Dieser lokale Druck ist der Grund, warum das Projekt neben der Klimabilanz vor allem die Dauerhaftigkeit in den Mittelpunkt stellt.
Versagt das Material früh an der Küste, wird der Klimavorteil durch Reparaturen, Austausch und zusätzlichen Zement schnell wieder aufgezehrt.
Auszeichnung und Rückenwind
Unterstützung erhielt das Projekt, nachdem UM-Forschende es im März 2026 bei Climate Correction in Orlando vorgestellt hatten.
Der Zuschuss in Höhe von $25,000 soll unter anderem Geräte finanzieren, mit denen die Forschenden die Biokohle-Produktion präziser steuern können.
„Look at the problems happening in your community and look across disciplines and think creatively,“ sagte Rodriguez.
Gerade hier ist diese Haltung entscheidend, weil die Lösung nur funktioniert, wenn Meereswissenschaft, Materialtechnik und Baupraxis zusammenarbeiten.
Was sich skalieren ließe
Algen liefern etwas, das Betonhersteller dringend brauchen: einen lokalen Rohstoff, der nicht davon abhängt, dass industrielle Abfallströme schrumpfen.
Wenn nutzbares Material in der Nähe wächst, sinken Transportwege, und die Versorgung hängt weniger an Kohlekraftwerken oder Stahlwerken.
„A lot of the solutions that we’ve derived came from things that are right around us,“ sagte Rodriguez.
Trotzdem wird die Skalierung solcher Mischungen von reproduzierbarer Qualität, niedrigen Kosten und Normen abhängen, denen Bauunternehmen vertrauen.
Grenzen vor dem Start
Bislang ist nicht gezeigt, dass Algenbeton unverändert vom Laborzylinder auf Autobahnen, Hochhäuser und Brücken übertragbar ist.
Langzeitdauerhaftigkeit, Korrosionsverhalten, Aushärtungsgeschwindigkeit und Kosten werden entscheiden, ob daraus ein Nischenprodukt oder gängige Praxis wird.
Weil die Behandlungsschritte zusätzliche Komplexität bringen, muss der Klimavorteil größer sein als die Energie- und Geldaufwände, die zu ihrer Umsetzung nötig sind.

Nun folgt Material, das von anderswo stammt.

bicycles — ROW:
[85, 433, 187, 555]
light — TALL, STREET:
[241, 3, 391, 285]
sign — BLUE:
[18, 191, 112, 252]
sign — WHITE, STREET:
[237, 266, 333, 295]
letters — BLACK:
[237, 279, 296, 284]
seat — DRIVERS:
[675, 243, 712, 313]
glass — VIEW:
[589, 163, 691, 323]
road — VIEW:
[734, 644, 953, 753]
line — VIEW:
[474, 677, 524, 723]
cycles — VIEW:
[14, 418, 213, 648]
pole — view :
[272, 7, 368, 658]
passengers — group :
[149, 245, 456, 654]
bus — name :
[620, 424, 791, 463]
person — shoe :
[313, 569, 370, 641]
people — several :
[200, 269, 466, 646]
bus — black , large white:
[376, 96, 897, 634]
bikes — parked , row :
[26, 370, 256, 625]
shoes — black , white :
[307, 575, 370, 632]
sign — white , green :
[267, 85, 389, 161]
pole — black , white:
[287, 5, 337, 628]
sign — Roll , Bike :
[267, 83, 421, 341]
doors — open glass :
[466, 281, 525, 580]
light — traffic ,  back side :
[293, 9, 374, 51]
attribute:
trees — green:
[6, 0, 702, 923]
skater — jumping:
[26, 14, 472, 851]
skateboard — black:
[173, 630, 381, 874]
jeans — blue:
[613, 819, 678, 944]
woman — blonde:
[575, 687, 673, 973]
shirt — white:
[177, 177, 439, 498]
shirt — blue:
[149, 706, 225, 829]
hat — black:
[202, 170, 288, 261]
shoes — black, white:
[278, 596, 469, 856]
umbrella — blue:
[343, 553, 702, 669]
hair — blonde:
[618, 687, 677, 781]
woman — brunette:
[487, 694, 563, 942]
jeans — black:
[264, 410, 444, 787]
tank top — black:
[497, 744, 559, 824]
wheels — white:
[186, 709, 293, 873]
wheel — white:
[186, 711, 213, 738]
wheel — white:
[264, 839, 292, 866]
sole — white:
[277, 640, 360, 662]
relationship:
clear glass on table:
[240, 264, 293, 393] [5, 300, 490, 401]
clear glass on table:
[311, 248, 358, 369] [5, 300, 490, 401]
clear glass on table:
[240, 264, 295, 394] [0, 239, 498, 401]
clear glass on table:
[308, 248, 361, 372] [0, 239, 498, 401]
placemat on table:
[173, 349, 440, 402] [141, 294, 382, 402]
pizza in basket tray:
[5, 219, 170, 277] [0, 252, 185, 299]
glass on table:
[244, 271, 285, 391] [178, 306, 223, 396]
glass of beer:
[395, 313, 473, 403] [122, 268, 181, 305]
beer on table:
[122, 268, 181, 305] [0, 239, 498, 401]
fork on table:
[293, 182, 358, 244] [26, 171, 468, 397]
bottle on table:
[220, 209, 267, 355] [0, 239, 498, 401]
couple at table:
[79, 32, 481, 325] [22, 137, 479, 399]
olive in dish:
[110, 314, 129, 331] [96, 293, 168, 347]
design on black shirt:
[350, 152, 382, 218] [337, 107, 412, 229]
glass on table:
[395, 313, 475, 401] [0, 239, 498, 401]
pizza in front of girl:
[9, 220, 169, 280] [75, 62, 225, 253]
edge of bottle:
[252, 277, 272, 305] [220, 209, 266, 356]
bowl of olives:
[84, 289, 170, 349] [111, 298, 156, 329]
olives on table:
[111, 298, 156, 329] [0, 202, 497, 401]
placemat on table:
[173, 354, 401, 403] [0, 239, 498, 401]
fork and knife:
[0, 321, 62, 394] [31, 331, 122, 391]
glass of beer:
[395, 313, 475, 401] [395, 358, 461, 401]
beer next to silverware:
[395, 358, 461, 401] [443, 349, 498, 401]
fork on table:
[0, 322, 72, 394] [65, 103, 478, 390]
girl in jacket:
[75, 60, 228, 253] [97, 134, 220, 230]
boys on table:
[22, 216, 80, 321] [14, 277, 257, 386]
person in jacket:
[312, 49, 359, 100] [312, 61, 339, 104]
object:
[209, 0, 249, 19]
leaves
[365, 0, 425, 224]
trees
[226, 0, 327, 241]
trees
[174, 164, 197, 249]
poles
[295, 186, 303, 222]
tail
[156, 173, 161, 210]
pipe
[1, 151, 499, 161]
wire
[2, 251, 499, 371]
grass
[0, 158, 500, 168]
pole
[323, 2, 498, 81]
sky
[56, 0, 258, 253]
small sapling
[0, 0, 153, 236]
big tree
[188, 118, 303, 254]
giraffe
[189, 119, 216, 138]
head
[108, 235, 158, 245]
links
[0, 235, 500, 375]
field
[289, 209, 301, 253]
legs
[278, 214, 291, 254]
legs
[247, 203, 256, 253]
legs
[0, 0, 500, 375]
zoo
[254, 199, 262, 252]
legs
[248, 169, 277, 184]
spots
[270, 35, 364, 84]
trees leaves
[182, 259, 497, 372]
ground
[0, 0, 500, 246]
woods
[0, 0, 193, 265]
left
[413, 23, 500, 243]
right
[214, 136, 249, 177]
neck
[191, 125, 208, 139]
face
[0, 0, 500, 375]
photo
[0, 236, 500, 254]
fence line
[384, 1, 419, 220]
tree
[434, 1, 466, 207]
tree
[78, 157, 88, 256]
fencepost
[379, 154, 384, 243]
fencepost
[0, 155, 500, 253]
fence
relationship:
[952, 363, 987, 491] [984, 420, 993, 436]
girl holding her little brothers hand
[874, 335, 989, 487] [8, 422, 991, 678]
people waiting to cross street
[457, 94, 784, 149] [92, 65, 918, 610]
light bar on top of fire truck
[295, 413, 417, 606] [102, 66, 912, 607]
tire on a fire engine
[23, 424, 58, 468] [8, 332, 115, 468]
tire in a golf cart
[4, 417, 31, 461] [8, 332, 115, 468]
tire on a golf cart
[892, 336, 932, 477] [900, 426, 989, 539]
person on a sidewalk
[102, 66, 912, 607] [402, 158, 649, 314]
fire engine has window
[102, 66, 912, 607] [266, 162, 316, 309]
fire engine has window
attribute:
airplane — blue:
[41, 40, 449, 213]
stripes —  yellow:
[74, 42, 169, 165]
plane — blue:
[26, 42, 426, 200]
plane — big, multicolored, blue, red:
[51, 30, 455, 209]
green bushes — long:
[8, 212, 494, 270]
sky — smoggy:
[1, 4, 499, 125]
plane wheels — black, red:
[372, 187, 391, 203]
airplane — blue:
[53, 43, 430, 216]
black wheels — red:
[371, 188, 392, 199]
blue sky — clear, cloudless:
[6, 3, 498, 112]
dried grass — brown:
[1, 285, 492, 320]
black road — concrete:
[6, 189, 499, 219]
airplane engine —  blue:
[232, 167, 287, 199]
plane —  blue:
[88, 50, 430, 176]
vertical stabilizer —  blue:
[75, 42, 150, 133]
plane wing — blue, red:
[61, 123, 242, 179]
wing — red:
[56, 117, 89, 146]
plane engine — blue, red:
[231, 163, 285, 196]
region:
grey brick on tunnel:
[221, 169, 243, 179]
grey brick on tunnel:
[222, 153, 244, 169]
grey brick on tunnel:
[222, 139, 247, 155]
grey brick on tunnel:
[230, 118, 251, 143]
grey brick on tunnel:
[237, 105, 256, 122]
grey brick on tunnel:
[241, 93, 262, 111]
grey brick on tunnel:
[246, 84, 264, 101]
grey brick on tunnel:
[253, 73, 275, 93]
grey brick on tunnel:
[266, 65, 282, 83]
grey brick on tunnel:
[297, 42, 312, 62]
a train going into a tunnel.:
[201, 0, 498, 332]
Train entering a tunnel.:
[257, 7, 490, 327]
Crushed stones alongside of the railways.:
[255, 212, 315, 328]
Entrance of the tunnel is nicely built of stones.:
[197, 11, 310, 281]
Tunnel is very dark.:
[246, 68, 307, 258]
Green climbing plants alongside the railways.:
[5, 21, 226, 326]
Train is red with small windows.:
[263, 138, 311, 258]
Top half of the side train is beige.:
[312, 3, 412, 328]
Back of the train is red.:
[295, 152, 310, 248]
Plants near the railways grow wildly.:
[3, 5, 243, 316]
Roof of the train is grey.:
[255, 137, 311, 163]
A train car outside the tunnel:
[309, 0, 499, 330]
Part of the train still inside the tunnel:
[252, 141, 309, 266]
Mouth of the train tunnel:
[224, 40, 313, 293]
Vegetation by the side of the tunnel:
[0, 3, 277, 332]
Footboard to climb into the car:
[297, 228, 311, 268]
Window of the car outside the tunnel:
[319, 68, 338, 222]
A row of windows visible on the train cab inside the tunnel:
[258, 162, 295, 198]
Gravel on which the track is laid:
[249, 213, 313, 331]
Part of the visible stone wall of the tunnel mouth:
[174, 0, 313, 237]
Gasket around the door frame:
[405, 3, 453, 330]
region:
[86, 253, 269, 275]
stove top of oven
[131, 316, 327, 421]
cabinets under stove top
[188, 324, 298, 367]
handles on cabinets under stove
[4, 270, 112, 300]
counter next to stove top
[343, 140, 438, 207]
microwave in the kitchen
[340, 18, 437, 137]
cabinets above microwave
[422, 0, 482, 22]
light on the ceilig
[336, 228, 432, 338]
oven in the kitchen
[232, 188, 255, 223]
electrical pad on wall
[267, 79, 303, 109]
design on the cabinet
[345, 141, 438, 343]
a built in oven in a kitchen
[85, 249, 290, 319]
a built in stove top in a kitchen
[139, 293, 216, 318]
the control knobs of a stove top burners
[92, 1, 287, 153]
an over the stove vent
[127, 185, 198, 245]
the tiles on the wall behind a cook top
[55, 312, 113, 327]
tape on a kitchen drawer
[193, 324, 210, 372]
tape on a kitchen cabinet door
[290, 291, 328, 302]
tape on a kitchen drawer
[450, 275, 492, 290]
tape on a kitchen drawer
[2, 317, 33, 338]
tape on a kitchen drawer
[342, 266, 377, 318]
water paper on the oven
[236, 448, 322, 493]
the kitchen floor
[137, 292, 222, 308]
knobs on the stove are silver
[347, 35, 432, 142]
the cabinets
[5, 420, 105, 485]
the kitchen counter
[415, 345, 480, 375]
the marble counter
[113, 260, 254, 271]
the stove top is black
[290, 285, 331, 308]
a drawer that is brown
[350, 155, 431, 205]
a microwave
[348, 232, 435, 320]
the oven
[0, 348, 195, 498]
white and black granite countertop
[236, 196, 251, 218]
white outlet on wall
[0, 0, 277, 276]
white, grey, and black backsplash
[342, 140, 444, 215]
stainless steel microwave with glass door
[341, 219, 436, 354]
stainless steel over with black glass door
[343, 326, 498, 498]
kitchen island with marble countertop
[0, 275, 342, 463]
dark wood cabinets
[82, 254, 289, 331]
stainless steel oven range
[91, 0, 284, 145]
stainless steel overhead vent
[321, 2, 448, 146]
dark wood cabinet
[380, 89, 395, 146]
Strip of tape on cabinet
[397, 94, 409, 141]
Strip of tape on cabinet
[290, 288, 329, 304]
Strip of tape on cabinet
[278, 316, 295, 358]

Solche Unklarheiten sind in dieser Phase normal – sie erklären aber, warum sich vielversprechende Betonrezepturen oft erst über Jahre hinweg verbreiten.
Was als Nächstes kommt
Das Vorhaben aus Miami zeigt, wie ein Material zwei Aufgaben zugleich erfüllen kann: einen emissionsintensiven Bestandteil ersetzen und zusätzlichen Kohlenstoff binden.
Ob Algenbeton bald auf Baustellen ankommt oder nicht, hat er bereits verschoben, wo Ingenieurinnen und Ingenieure nach besseren Zementalternativen suchen.